EXTRAIT SOURCE:
%%

La sociologue ne perçoit cependant, dans l’utilisation de ces termes, [on n’a pas le droit] que l’expression de la reprise à leur compte, par les enfants, d’une conception culturelle de la séparation des sexes transmise par les adultes (p. 164). La formulation explicite d’un tel interdit par un adulte nous semble, pour notre part, beaucoup moins improbable. Surtout, l’expression ne pas avoir le droit nous semble témoigner de l’intégration par les filles de la domination masculine, dimension occultée par la chercheuse, qui accole d’ailleurs au nom fille un diminutif qu’elle n’utilise pas lorsqu’il s’agit de nommer les garçons, puisqu’il n’est pas question dans son analyse de garçonnets, alors qu’elle parle de fillettes. Dans la scène rapportée par Nathalie, les filles ont donc très bien compris que, dans une telle situation, elles n’étaient pas en mesure de dire le droit parce qu’elles ne détenaient pas le pouvoir. Le glissement qui s’opère dans la discussion entre le fait d’avoir le droit de jouer au football et celui de savoir jouer au football est donc particulièrement intéressant, puisqu’il permet de réinscrire la situation dans une dynamique de changement et de mettre en évidence un facteur susceptible de la modifier : l’apprentissage. Et comme celui-ci ne peut avoir lieu que par l’expérimentation, un tel constat rend possible, voire nécessaire, l’intégration des filles aux jeux de ballons.

%%

CONSIGNE: D'après l'extrait source, quel facteur susceptible de modifier la situation le glissement observé dans la discussion met-il en évidence ?

DONNÉES RECUEILLIES:
%%

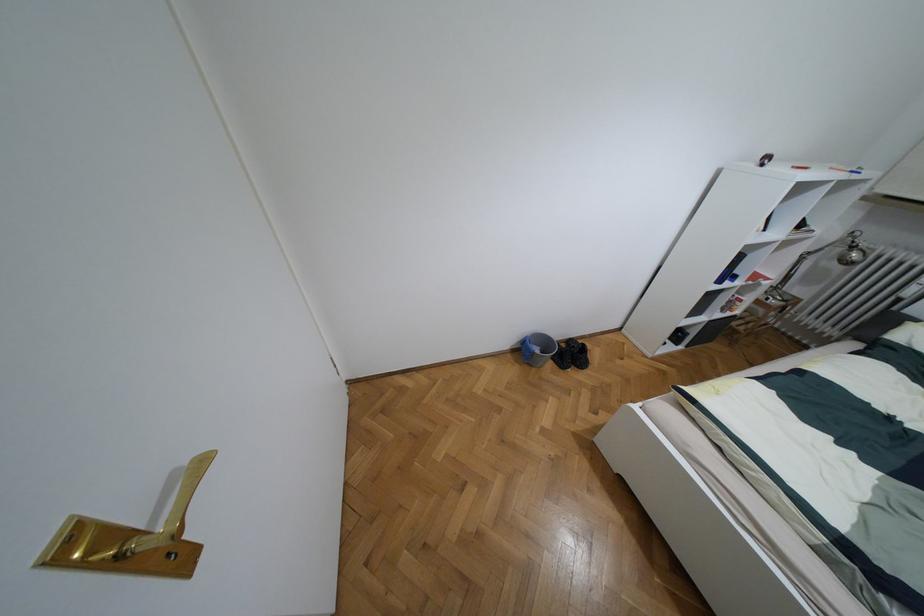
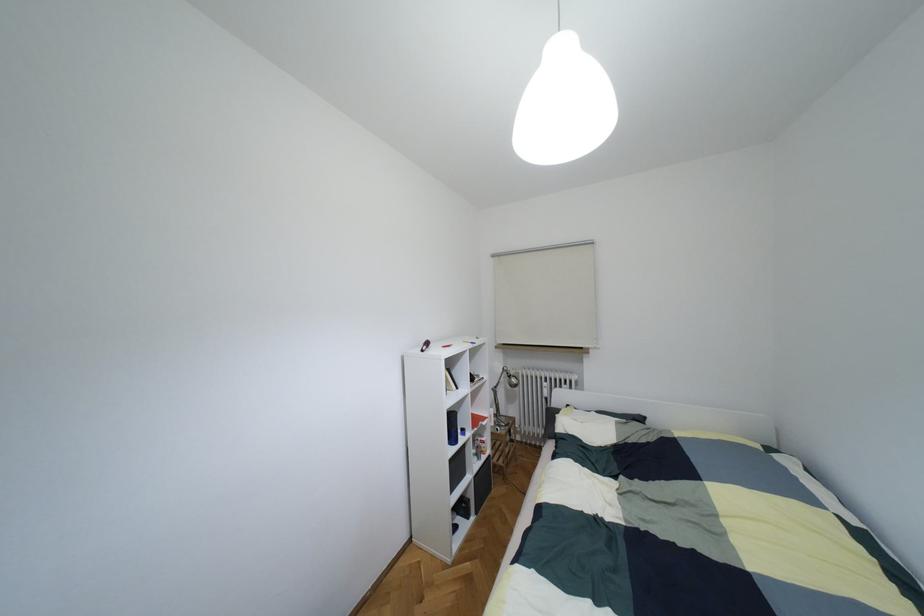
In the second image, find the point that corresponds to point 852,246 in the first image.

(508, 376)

%%
%%

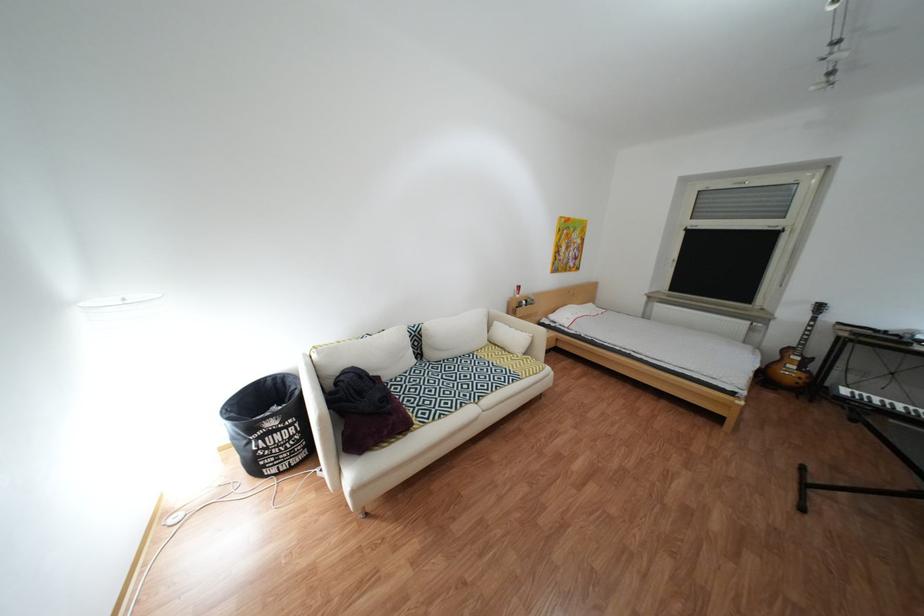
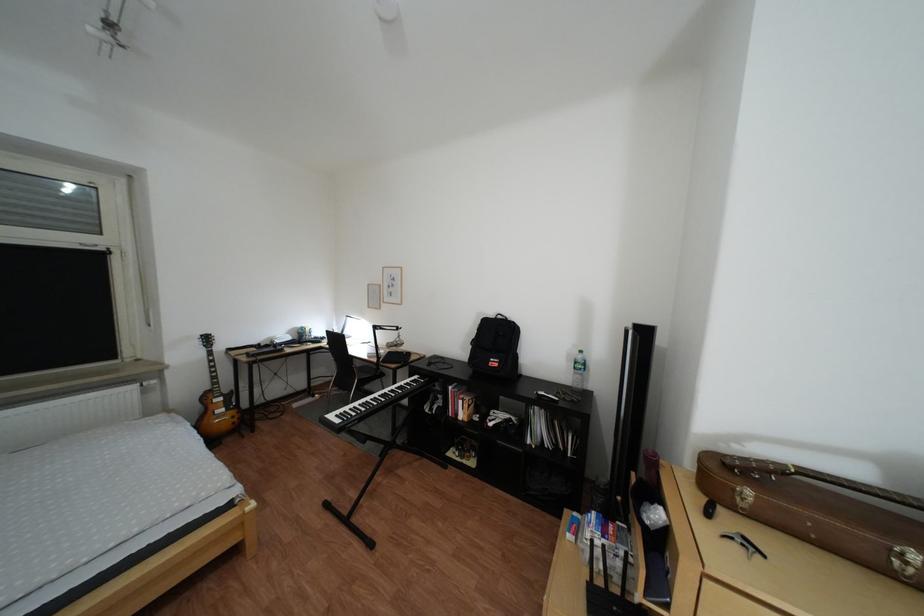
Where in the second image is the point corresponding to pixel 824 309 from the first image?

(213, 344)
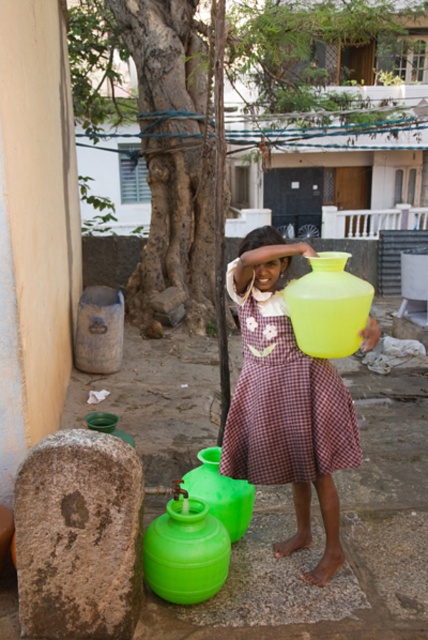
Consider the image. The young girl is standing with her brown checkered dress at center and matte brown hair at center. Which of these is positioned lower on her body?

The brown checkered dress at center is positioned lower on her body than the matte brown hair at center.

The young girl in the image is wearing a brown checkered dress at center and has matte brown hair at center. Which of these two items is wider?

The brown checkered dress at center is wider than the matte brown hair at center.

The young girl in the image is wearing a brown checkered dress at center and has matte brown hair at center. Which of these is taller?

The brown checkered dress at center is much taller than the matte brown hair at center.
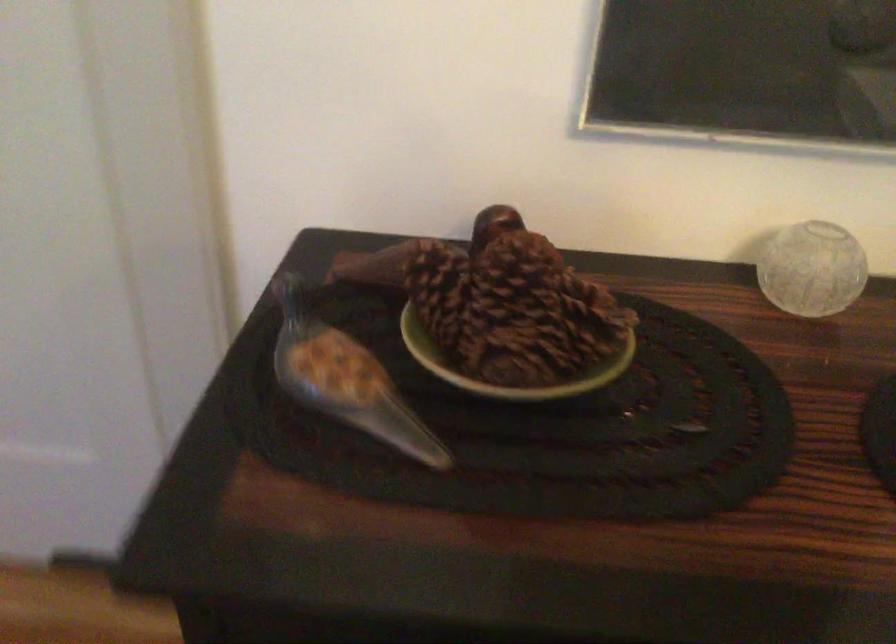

%%

RÉPONSE: L'apprentissage.